Recorded data:
____
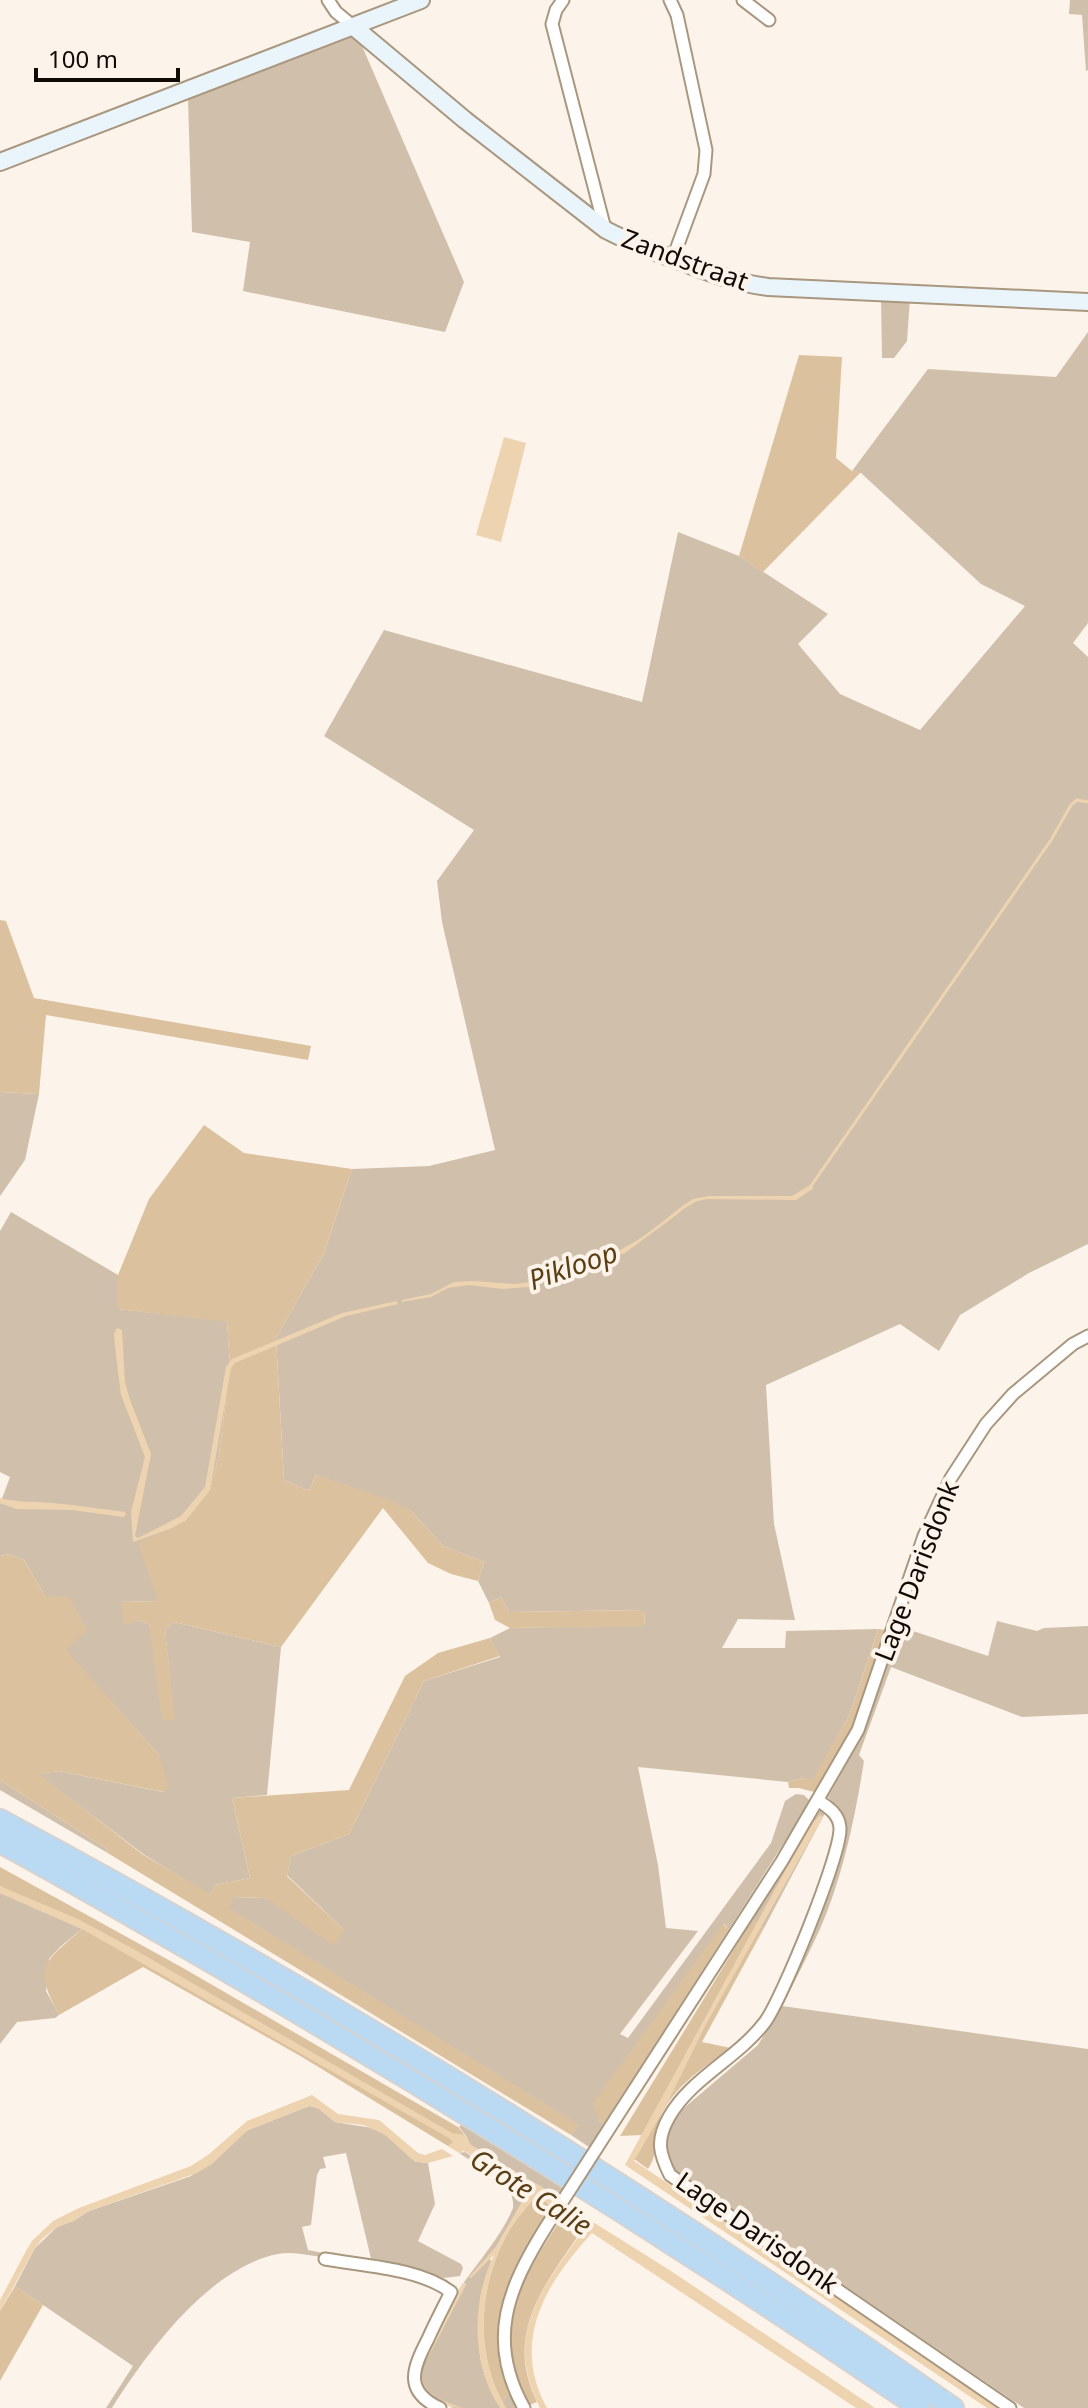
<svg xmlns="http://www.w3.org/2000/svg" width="1088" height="2408" font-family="'Noto Sans',sans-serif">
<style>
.green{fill:#d0bfaa}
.forest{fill:#dcc19e}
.water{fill:#eed3b0}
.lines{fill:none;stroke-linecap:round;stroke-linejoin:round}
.stream{stroke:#eed3b0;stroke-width:3}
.street-casing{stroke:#a9977f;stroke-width:15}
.secondary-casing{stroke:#a9977f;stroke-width:20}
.highway-casing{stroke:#d4d3d2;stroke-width:24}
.street{stroke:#fff;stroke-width:11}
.secondary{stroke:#eaf4fb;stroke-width:16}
.highway{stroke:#bad9f3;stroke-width:20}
.street-bridge-casing{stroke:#a9977f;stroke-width:15;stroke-linecap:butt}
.street-bridge{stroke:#fff;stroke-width:11}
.labels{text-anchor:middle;stroke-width:8;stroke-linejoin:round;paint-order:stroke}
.street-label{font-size:26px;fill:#110b04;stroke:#fcf4ea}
.water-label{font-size:28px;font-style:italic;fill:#5a3e14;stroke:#fcf4ea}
</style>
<rect width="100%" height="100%" fill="#fcf4ea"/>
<!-- green -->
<g class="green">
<polygon points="1070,0 1088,0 1088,70 1086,71 1082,15 1069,14"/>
<polygon points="356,32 464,282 445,332 243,291 250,242 192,232 188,99"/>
<polygon points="881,296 910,298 907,341 894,358 882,358"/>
<polygon points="1088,332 1088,623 1073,643 1088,657 1088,1244 1029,1273 960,1315 939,1351 900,1324 766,1385 774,1524 795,1620 738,1619 722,1648 785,1648 786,1631 878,1629 849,1716 813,1780 802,1778 788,1782 638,1767 658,1865 666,1928 698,1931 620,2034 628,2038 771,1843 785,1801 796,1794 804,1795 809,1800 808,1805 729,1929 724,1924 599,2120 604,2124 589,2147 571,2135 578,2125 228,1908 233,1897 266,1898 344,1930 287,1875 291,1856 349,1834 424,1681 500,1657 490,1638 510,1628 645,1625 644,1610 509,1612 501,1597 489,1603 478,1581 484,1562 443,1546 411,1511 316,1475 309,1491 284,1480 276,1338 324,1253 352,1169 429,1166 495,1150 442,922 437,881 474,830 324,736 384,630 642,702 678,532 739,556 828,614 798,644 840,694 920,730 1025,606 981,584 861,473 852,471 928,369 1056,377"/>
<polygon points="0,1092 39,1094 25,1160 0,1196"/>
<polygon points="11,1212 118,1275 118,1309 227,1321 230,1366 219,1454 210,1490 185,1521 159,1601 121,1602 138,1620 149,1624 174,1721 165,1629 174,1622 281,1647 267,1795 232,1798 250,1878 215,1885 210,1895 143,1854 38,1774 59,1771 163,1792 159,1755 65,1650 45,1596 24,1560 9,1554 0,1556 0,1504 10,1477 0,1472 0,1231"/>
<path d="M997,1621l40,10 7,-3 44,-2v88l-66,3 -131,-50 -32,88 5,6c-9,57 -21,115 -44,168 -12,26 -25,52 -38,77l306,43v359h-64l-348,-237c-16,-20 -11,-38 2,-58l80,-68 23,-38 -2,-2 65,-177 -2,-14 -14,-17 31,-55 40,-113h8l81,27z"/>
<polygon points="0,1780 107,1849 106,1852 0,1790"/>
<polygon points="820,1810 825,1813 764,1928 752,1920"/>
<polygon points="0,1827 297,1996 576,2166 573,2171 0,1834"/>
<polygon points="0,1893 82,1929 60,1947 49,1959 46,1991 59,2015 55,2018 17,2022 0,2044"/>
<path d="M309,2106l9,2 17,14 37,6 12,6 39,29h5l7,41 -17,37 43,23 2,4 -3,8 -16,2 -72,-15 -26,-110 -23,4 3,11 -6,1 -3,6 -6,50 -9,2 6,23 15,3 -2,4c-14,-2 -29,-6 -43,-3 -68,13 -131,98 -166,154h-6l27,-42 -118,-80 20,-38 22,-21 16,-6 16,-10 102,-35 57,-46z"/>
<polygon points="462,2124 564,2188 558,2197 469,2144 467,2137 459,2127"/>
<path d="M465,2152l63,40 -32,55 -8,9 3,5c-13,52 -22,90 5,140l6,1 8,-11 8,17h-65l-22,-11 -12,-19c6,-31 27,-71 46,-97 16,-23 37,-46 48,-73 3,-27 -35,-42 -54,-55z"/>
</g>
<!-- forest -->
<g class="forest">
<polygon points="799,355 842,357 836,458 852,471 861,472 763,572 739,556"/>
<polygon points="0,920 6,921 34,998 311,1046 308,1060 46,1015 39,1094 0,1092"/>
<polygon points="204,1125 244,1153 352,1169 324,1253 276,1338 284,1480 309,1491 316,1475 390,1500 411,1511 443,1546 484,1562 478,1581 451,1574 428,1563 383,1508 281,1647 174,1622 165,1629 175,1721 162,1720 149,1624 138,1620 124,1626 121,1602 158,1601 138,1543 170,1529 185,1521 210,1490 219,1454 230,1366 227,1322 118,1309 118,1275 149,1199"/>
<polygon points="9,1554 24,1560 45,1596 69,1597 87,1630 66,1650 159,1755 169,1786 164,1792 59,1771 39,1774 142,1854 210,1894 215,1885 250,1878 232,1798 349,1790 405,1676 438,1653 490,1638 500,1656 424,1681 349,1834 291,1856 287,1876 344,1930 334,1946 266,1898 234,1897 229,1908 579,2125 571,2135 106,1852 107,1849 0,1780 0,1556"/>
<polygon points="501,1597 509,1612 644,1610 645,1626 510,1628 495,1620 489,1603"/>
<polygon points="878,1629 886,1630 850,1731 820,1787 814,1792 799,1788 789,1788 788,1782 802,1778 813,1779 849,1716"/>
<path d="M0,1867l183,101 275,159 10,12 -20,7 -146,-89 -159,-90 -84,48c-27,-50 -15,-52 23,-86l-82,-36z"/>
<path d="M752,1920l12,8 -62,114 29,6c-30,21 -63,42 -74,78 -6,19 3,24 -9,43l-18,-13 12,-21 -22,1z"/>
<polygon points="723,1924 729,1929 604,2124 599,2120 593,2103"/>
<path d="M536,2196l16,10c-37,59 -74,114 -42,185l-8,11c-28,-53 -23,-119 7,-171 7,-13 18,-24 27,-35z"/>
<path d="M564,2214l18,13 -2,6c-37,55 -76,100 -43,169l-8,3c-40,-80 -8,-124 35,-191z"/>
<polygon points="15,2286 43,2305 0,2381 0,2311"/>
</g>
<!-- water -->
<g class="water">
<polygon points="504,437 526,443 501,542 476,535"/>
<polygon points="810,1185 814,1188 796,1200 707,1199 697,1201 683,1209 681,1207 693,1199 709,1196 792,1196"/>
<polygon points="665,1220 667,1222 625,1253 529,1287 503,1289 468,1285 448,1288 431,1297 401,1302 402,1300 431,1294 454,1282 473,1281 515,1284 531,1282 617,1252 641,1238"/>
<polygon points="397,1301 398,1304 346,1316 235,1363 231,1368 210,1490 185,1521 170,1529 133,1542 131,1512 145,1457 121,1395 115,1347 114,1334 117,1328 122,1330 125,1382 130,1400 151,1454 135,1536 138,1538 181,1516 205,1487 226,1367 232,1359 342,1313"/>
<path d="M0,1498c17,5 35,3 52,5 24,2 49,6 73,9l1,3 -3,2 -51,-7 -56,-1 -16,-6z"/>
<polygon points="820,1815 823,1817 704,2028 667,2104 634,2161 793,2266 1000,2408 987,2408 625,2165 810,1825"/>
<path d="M0,1886l78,33 59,32 315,182 13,2 6,10 87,52 -6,9 -17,-9c-8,11 -19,22 -26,34 -31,54 -35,123 -3,177h-6c-29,-45 -29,-106 -6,-153l-23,23 -2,-1 27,-30 32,-55 -60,-39 -5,-2 -4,2 -11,-7 5,-4 -4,-4 -367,-209 -82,-36z"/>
<polygon points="312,2095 338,2114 379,2120 418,2153 425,2155 442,2149 453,2156 428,2163 415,2162 384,2134 363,2125 335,2122 318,2108 309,2106 248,2130 212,2164 197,2173 89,2211 73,2221 57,2227 42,2239 35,2248 0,2311 0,2300 26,2251 32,2241 53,2221 79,2208 191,2166 208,2155 247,2121"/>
<path d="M569,2207l102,64 204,137h-19l-264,-175c-46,50 -82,108 -45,175h-7c-37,-75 0,-115 41,-175l1,-7 -18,-12z"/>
<path d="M463,2283h3v2l-44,84c-3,25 21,32 41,39 -16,0 -42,-10 -44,-29 -1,-21 32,-77 44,-96z"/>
</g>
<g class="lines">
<!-- stream -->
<g class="stream">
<polyline points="811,1186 1051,840 1071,805 1077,800 1088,802"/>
<polyline points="666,1221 685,1206"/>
</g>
<!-- street casing -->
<g class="street-casing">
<g id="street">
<polyline points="328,0 336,12 354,27"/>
<polyline points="563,0 556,10 552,24 605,229"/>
<polyline points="670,0 677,15 706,150 704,174 673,258"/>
<polyline points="743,0 769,20"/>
<path d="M819,1801c10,7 20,13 21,27 1,27 -58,171 -75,194 -27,36 -74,56 -96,95 -13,23 -10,36 1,58l340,233"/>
<polyline points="616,2118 782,1861 858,1730 924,1536 951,1478 986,1424 1013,1394 1073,1344 1088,1336"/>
<path d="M325,2259c39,7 94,9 126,33 -8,16 -16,31 -23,47 -15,29 -25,52 12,69"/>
<path d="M524,2408c-38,-68 -16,-120 22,-181"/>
</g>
</g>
<!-- secondary casing -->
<g class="secondary-casing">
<g id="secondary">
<path d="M354,27l111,93 141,110c23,12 46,21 71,30 30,12 59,23 91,27l320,15"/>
<polyline points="0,162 421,0"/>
</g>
</g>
<!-- highway casing -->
<g class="highway-casing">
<g id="highway">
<path d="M0,1820c328,176 648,375 953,588"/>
<path d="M0,1842c74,40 147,83 220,125 239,139 472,286 700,441"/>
</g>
</g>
<!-- street -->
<use href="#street" class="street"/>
<!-- secondary -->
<use href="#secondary" class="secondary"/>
<!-- highway -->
<use href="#highway" class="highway"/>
<!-- street-bridge casing -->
<g class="street-bridge-casing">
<polyline id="street-bridge" points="546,2227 616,2118"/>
</g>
<!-- street-bridge -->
<use href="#street-bridge" class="street-bridge"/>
</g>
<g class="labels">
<!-- street labels -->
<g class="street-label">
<text transform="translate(685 260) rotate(20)" y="9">Zandstraat</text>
<text transform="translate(917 1571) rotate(-69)" y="9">Lage Darisdonk</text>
<text transform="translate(757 2233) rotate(35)" y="9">Lage Darisdonk</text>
</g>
<!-- water labels -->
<g class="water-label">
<text transform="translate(573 1266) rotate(-19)" y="10">Pikloop</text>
<text transform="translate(531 2192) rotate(32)" y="10">Grote Calie</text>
</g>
</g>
<!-- scale -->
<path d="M36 68v12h142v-12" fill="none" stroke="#110b04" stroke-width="4"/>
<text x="48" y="68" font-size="24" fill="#110b04" stroke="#fcf4ea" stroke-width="6" paint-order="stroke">100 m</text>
</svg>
____
* [What is required] Going through the entries above, count the lines that have the word "round" and state that count alone.

* [Answer] 2